After the doctor had gone, the man from the Galactic Medical Co-operative came, fussily checking up on Alex's medical insurance, making sure that he was covered for all aspects of the treatment, including his Faraway transit home.

Then the police, two lean-faced men, wearing the grey cloaks and silver waistcoats of the Narcotics Investigation Department. What cargo had the Avalonia been carrying? Why would a pirate be so interested in him as to follow him to a Corporate State world? Had his father ever transported drugs? Firearms? Slaves? What about alien substances: Manjooza, fear glands, Marswurt? What was said in the moments before destruction? Would he recognise the ship again? What were its markings?

Alex told them everything he could remember. Everything he'd seen.

Everything he'd heard…

Except for the fact that his father had clearly known the danger.

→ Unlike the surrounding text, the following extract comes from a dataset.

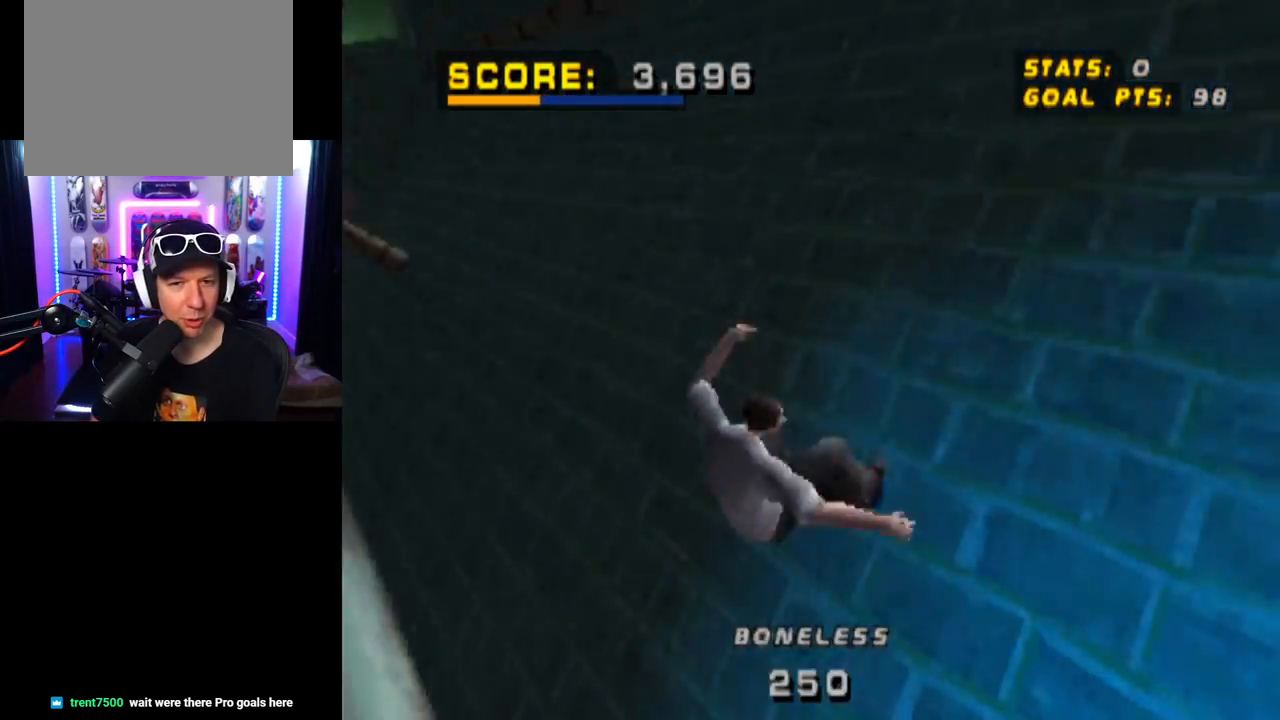
{"buttons": ["CIRCLE", "DPAD_RIGHT"], "left_stick": "center", "right_stick": "center", "events": [[166, "CIRCLE", "down"]]}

And except for the word Raxxla.

The police left. They were not satisfied. Alex had just received his solo pilot's licence, so he could make his own way back to his homesystem, but he should notify them of what route he was taking.

Raxxla..

Alex watched them go, their Viper a slim, evil-looking ship as it rolled and sped away from the hospital vessel. His mood matched the dim-lit room, matched the gloom-grey of the storms that were building up on the world below. Leesti's oceans looked wild and cold, now, its clouds great charcoal coloured swirls of anger above the ragged, mountainous land.

Raxxla.

What could it be? What could it mean?

At midnight, still resting and recouperating (care of the Leesti Medical Authority), a small green light winked on in his room. Alex, still awake, frowned then realised that he was being monitored.

'What is it?' he asked the empty room, and a nurse's voice whispered, 'There's a holoFac message coming through for you. They've requested a tightbeam. Will you receive?'

Alex sat up in bed. No-one knew he was here. Did they? He frowned, and said, 'Sure.'

'Will you accept the charge against your CR?'

Curiouser and curiouser. Since he was broke, and without credit until he sorted out his GMC insurance, it was easy for him to say, 'Yes.'

In the middle of the room the air suddenly shimmered white, small bright particles flying off in all directions around the gradually defined shape of a man. He was tall, but slightly stooped. As the whiteness of the image resolved into colour, the whiteness of the man stayed. His hair was long and snowy, his beard ragged. His face had a touch of colour. His eyes were small, gleaming points among the wrinkles. He was smiling. He wore a tattered trader's uniform, and one arm hung limp by his side. Even his boots were worn down, and the toes were split. The handlaser at his side had seen the same better days as the rest of his equipment.